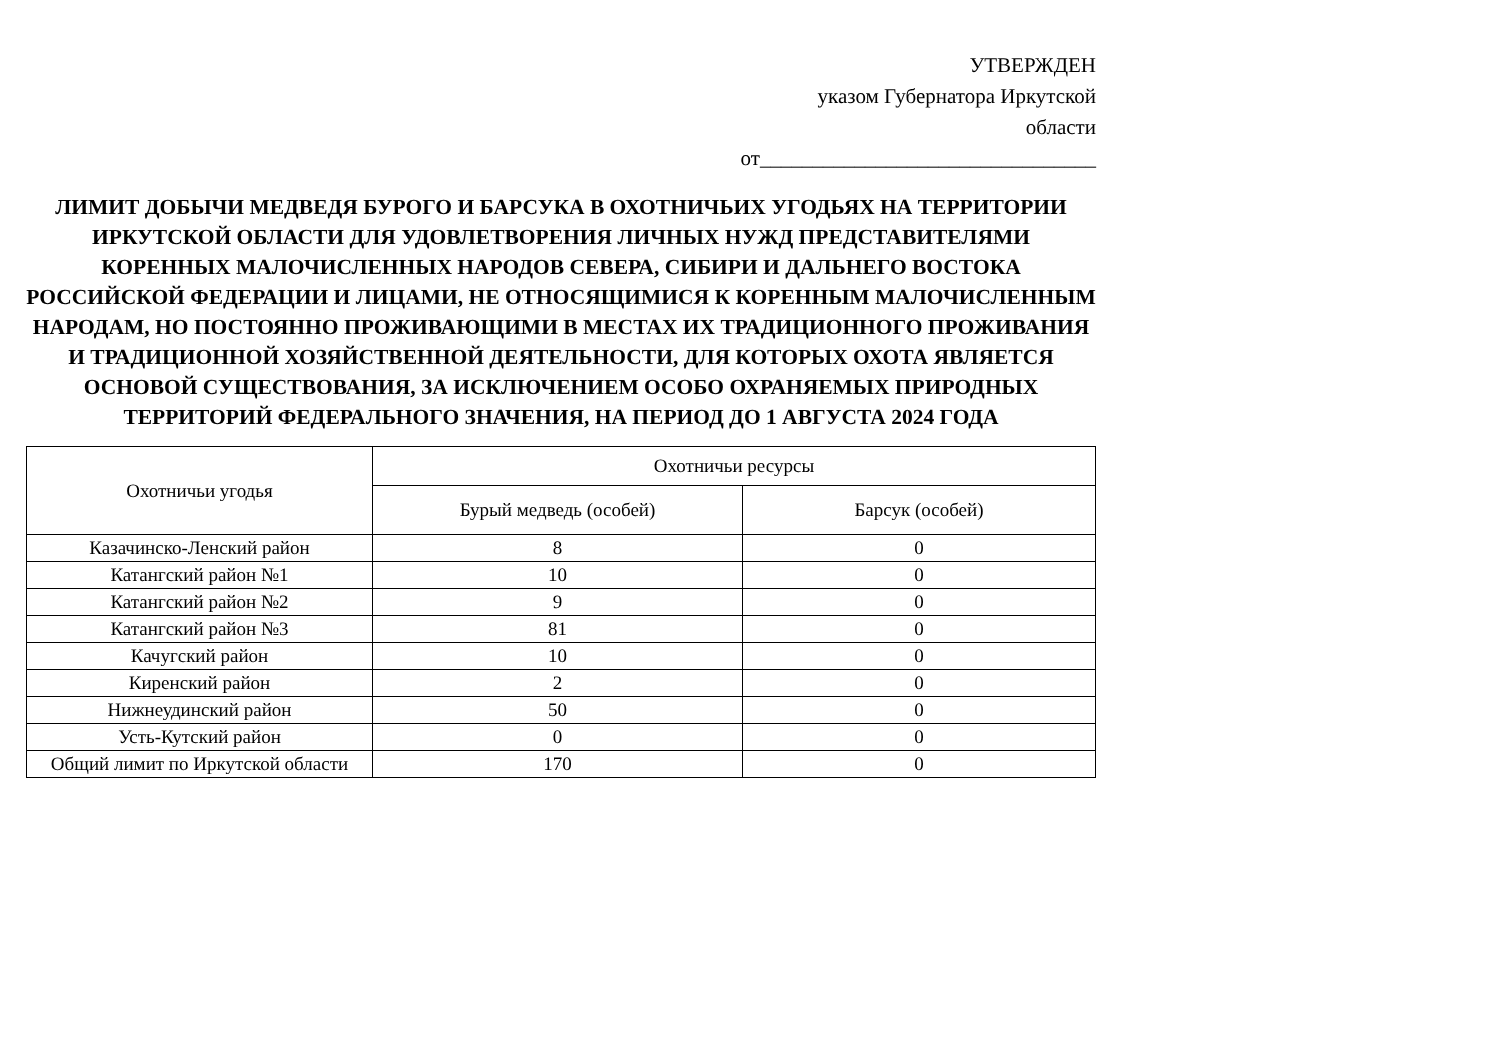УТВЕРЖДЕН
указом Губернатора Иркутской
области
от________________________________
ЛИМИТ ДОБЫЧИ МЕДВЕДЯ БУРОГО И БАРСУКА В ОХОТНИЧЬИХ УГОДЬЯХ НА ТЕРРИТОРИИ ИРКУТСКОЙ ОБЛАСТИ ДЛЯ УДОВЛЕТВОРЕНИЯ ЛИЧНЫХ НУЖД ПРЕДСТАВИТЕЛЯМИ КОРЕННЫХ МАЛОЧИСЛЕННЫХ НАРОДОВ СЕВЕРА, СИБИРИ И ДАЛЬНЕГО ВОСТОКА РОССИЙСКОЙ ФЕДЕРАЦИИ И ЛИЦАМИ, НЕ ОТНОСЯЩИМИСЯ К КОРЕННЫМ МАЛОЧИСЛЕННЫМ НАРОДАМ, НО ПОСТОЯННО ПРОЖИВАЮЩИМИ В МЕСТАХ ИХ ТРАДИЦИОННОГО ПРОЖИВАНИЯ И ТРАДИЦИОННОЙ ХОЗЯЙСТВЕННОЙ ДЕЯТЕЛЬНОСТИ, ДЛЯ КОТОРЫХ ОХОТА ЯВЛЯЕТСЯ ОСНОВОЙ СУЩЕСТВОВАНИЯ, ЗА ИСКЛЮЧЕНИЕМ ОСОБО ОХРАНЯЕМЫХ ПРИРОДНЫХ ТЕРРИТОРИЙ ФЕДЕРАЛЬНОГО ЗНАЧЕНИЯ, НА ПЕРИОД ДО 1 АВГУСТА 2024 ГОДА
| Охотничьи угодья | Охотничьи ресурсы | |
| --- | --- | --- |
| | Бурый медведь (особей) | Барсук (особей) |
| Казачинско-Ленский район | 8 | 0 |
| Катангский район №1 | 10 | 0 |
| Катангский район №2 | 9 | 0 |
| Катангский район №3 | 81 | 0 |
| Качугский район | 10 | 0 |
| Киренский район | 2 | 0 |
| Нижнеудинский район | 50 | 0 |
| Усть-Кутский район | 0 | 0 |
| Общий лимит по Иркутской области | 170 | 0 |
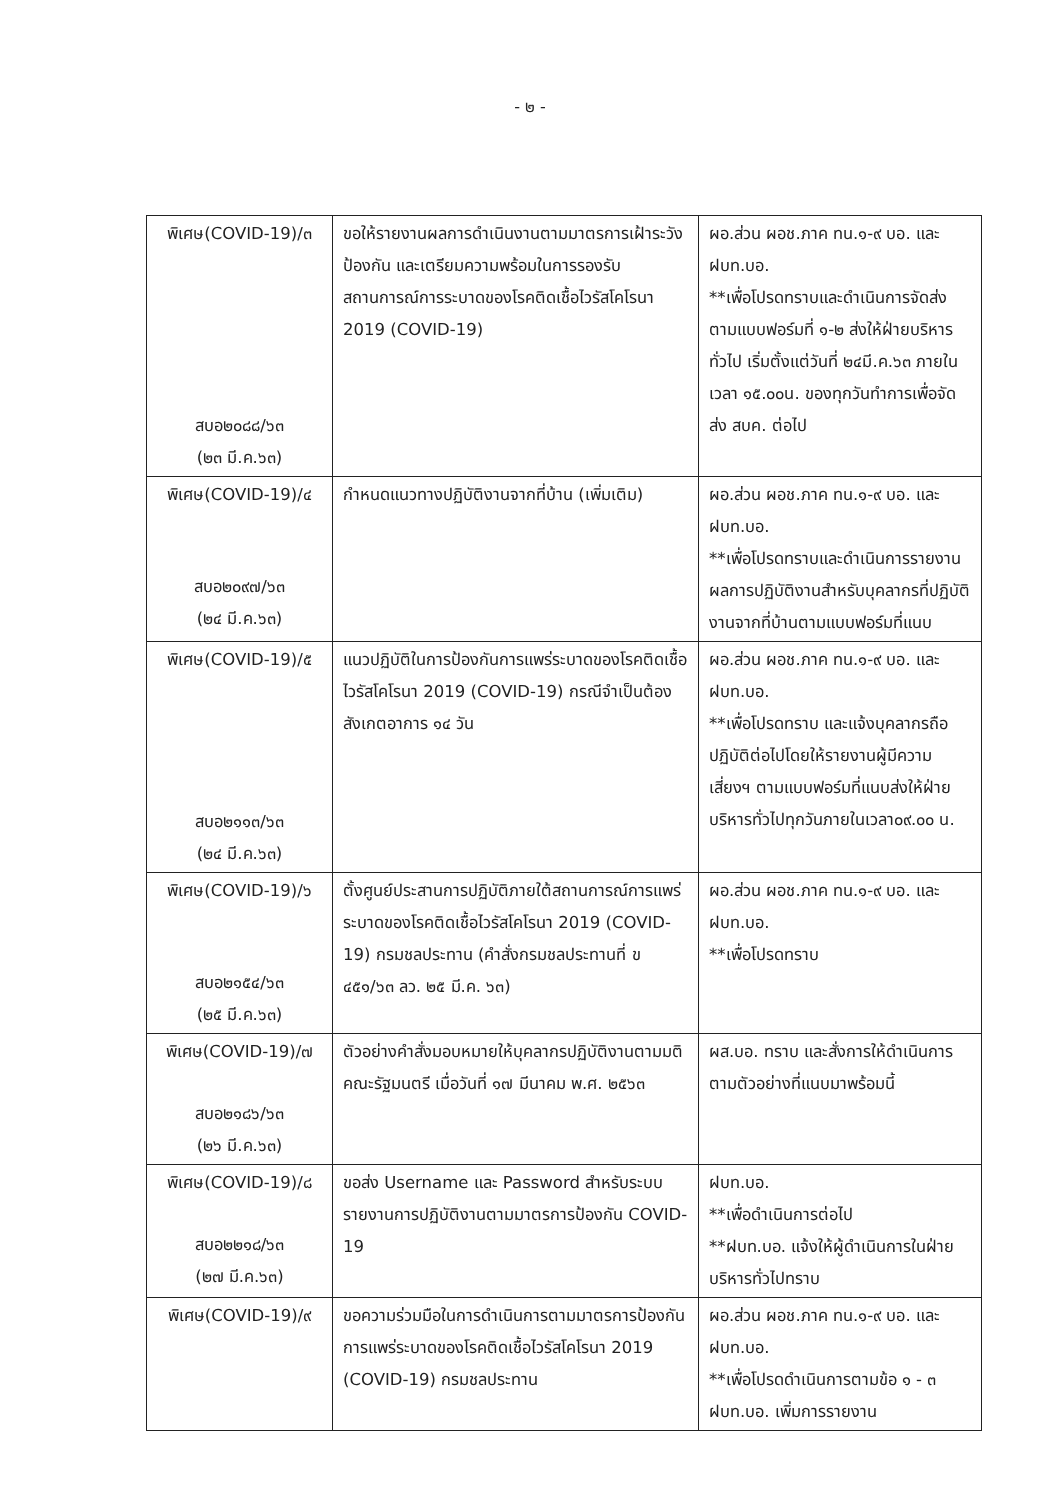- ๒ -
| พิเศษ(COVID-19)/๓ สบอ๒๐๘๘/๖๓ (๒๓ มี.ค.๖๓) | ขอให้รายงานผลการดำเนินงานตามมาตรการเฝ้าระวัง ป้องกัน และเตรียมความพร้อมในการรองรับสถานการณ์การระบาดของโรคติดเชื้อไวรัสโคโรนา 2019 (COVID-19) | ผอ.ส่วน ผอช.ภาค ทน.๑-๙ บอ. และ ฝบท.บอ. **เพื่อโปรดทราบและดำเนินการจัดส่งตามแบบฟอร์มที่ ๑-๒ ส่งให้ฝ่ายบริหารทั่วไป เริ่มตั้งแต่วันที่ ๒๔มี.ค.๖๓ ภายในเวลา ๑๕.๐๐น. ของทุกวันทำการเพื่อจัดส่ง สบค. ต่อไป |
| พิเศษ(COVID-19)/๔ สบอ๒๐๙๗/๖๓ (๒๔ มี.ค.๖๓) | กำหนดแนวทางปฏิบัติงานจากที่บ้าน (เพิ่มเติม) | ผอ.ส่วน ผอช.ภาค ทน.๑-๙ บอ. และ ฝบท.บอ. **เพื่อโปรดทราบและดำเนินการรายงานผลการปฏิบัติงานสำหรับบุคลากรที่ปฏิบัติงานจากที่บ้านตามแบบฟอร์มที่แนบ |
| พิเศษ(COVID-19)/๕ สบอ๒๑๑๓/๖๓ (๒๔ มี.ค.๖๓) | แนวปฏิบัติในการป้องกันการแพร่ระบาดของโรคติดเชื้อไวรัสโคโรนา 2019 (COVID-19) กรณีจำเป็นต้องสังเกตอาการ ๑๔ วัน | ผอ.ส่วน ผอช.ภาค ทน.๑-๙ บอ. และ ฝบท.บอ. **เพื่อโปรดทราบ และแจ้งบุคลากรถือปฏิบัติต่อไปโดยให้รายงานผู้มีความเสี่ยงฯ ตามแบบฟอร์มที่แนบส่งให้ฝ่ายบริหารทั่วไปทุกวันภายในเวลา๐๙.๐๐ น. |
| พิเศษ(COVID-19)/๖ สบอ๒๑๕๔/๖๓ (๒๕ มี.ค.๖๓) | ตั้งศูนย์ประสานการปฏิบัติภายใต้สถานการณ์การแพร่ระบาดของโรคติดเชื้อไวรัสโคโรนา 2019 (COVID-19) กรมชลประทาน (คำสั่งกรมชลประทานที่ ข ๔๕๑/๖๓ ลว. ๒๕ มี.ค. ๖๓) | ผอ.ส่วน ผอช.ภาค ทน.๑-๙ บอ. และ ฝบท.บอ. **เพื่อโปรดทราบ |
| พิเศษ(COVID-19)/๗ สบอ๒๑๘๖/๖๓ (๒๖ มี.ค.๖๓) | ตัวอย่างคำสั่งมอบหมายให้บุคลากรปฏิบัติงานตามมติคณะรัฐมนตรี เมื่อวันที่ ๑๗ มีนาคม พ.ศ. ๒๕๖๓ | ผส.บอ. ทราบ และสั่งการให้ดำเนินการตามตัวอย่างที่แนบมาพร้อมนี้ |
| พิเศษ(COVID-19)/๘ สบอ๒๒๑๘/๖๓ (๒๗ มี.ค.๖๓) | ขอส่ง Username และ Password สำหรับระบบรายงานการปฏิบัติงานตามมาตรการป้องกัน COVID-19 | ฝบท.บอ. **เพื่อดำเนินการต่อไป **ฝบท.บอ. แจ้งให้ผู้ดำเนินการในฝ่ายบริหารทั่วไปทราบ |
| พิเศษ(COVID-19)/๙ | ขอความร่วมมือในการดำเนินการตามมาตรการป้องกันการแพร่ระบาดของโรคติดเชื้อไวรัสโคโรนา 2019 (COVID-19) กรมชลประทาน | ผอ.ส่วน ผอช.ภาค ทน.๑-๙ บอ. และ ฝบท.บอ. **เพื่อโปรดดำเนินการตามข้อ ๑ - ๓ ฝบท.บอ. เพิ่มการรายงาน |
-*-*-
• [Exercise details] Restate the entries above word for word, and keep the pictures out.

• [Response area]
УТВЕРЖДЕН
указом Губернатора Иркутской
области
от________________________________
ЛИМИТ ДОБЫЧИ МЕДВЕДЯ БУРОГО И БАРСУКА В ОХОТНИЧЬИХ УГОДЬЯХ НА ТЕРРИТОРИИ ИРКУТСКОЙ ОБЛАСТИ ДЛЯ УДОВЛЕТВОРЕНИЯ ЛИЧНЫХ НУЖД ПРЕДСТАВИТЕЛЯМИ КОРЕННЫХ МАЛОЧИСЛЕННЫХ НАРОДОВ СЕВЕРА, СИБИРИ И ДАЛЬНЕГО ВОСТОКА РОССИЙСКОЙ ФЕДЕРАЦИИ И ЛИЦАМИ, НЕ ОТНОСЯЩИМИСЯ К КОРЕННЫМ МАЛОЧИСЛЕННЫМ НАРОДАМ, НО ПОСТОЯННО ПРОЖИВАЮЩИМИ В МЕСТАХ ИХ ТРАДИЦИОННОГО ПРОЖИВАНИЯ И ТРАДИЦИОННОЙ ХОЗЯЙСТВЕННОЙ ДЕЯТЕЛЬНОСТИ, ДЛЯ КОТОРЫХ ОХОТА ЯВЛЯЕТСЯ ОСНОВОЙ СУЩЕСТВОВАНИЯ, ЗА ИСКЛЮЧЕНИЕМ ОСОБО ОХРАНЯЕМЫХ ПРИРОДНЫХ ТЕРРИТОРИЙ ФЕДЕРАЛЬНОГО ЗНАЧЕНИЯ, НА ПЕРИОД ДО 1 АВГУСТА 2024 ГОДА
| Охотничьи угодья | Охотничьи ресурсы | |
| --- | --- | --- |
| | Бурый медведь (особей) | Барсук (особей) |
| Казачинско-Ленский район | 8 | 0 |
| Катангский район №1 | 10 | 0 |
| Катангский район №2 | 9 | 0 |
| Катангский район №3 | 81 | 0 |
| Качугский район | 10 | 0 |
| Киренский район | 2 | 0 |
| Нижнеудинский район | 50 | 0 |
| Усть-Кутский район | 0 | 0 |
| Общий лимит по Иркутской области | 170 | 0 |
- ๒ -
| พิเศษ(COVID-19)/๓ สบอ๒๐๘๘/๖๓ (๒๓ มี.ค.๖๓) | ขอให้รายงานผลการดำเนินงานตามมาตรการเฝ้าระวัง ป้องกัน และเตรียมความพร้อมในการรองรับสถานการณ์การระบาดของโรคติดเชื้อไวรัสโคโรนา 2019 (COVID-19) | ผอ.ส่วน ผอช.ภาค ทน.๑-๙ บอ. และ ฝบท.บอ. **เพื่อโปรดทราบและดำเนินการจัดส่งตามแบบฟอร์มที่ ๑-๒ ส่งให้ฝ่ายบริหารทั่วไป เริ่มตั้งแต่วันที่ ๒๔มี.ค.๖๓ ภายในเวลา ๑๕.๐๐น. ของทุกวันทำการเพื่อจัดส่ง สบค. ต่อไป |
| พิเศษ(COVID-19)/๔ สบอ๒๐๙๗/๖๓ (๒๔ มี.ค.๖๓) | กำหนดแนวทางปฏิบัติงานจากที่บ้าน (เพิ่มเติม) | ผอ.ส่วน ผอช.ภาค ทน.๑-๙ บอ. และ ฝบท.บอ. **เพื่อโปรดทราบและดำเนินการรายงานผลการปฏิบัติงานสำหรับบุคลากรที่ปฏิบัติงานจากที่บ้านตามแบบฟอร์มที่แนบ |
| พิเศษ(COVID-19)/๕ สบอ๒๑๑๓/๖๓ (๒๔ มี.ค.๖๓) | แนวปฏิบัติในการป้องกันการแพร่ระบาดของโรคติดเชื้อไวรัสโคโรนา 2019 (COVID-19) กรณีจำเป็นต้องสังเกตอาการ ๑๔ วัน | ผอ.ส่วน ผอช.ภาค ทน.๑-๙ บอ. และ ฝบท.บอ. **เพื่อโปรดทราบ และแจ้งบุคลากรถือปฏิบัติต่อไปโดยให้รายงานผู้มีความเสี่ยงฯ ตามแบบฟอร์มที่แนบส่งให้ฝ่ายบริหารทั่วไปทุกวันภายในเวลา๐๙.๐๐ น. |
| พิเศษ(COVID-19)/๖ สบอ๒๑๕๔/๖๓ (๒๕ มี.ค.๖๓) | ตั้งศูนย์ประสานการปฏิบัติภายใต้สถานการณ์การแพร่ระบาดของโรคติดเชื้อไวรัสโคโรนา 2019 (COVID-19) กรมชลประทาน (คำสั่งกรมชลประทานที่ ข ๔๕๑/๖๓ ลว. ๒๕ มี.ค. ๖๓) | ผอ.ส่วน ผอช.ภาค ทน.๑-๙ บอ. และ ฝบท.บอ. **เพื่อโปรดทราบ |
| พิเศษ(COVID-19)/๗ สบอ๒๑๘๖/๖๓ (๒๖ มี.ค.๖๓) | ตัวอย่างคำสั่งมอบหมายให้บุคลากรปฏิบัติงานตามมติคณะรัฐมนตรี เมื่อวันที่ ๑๗ มีนาคม พ.ศ. ๒๕๖๓ | ผส.บอ. ทราบ และสั่งการให้ดำเนินการตามตัวอย่างที่แนบมาพร้อมนี้ |
| พิเศษ(COVID-19)/๘ สบอ๒๒๑๘/๖๓ (๒๗ มี.ค.๖๓) | ขอส่ง Username และ Password สำหรับระบบรายงานการปฏิบัติงานตามมาตรการป้องกัน COVID-19 | ฝบท.บอ. **เพื่อดำเนินการต่อไป **ฝบท.บอ. แจ้งให้ผู้ดำเนินการในฝ่ายบริหารทั่วไปทราบ |
| พิเศษ(COVID-19)/๙ | ขอความร่วมมือในการดำเนินการตามมาตรการป้องกันการแพร่ระบาดของโรคติดเชื้อไวรัสโคโรนา 2019 (COVID-19) กรมชลประทาน | ผอ.ส่วน ผอช.ภาค ทน.๑-๙ บอ. และ ฝบท.บอ. **เพื่อโปรดดำเนินการตามข้อ ๑ - ๓ ฝบท.บอ. เพิ่มการรายงาน |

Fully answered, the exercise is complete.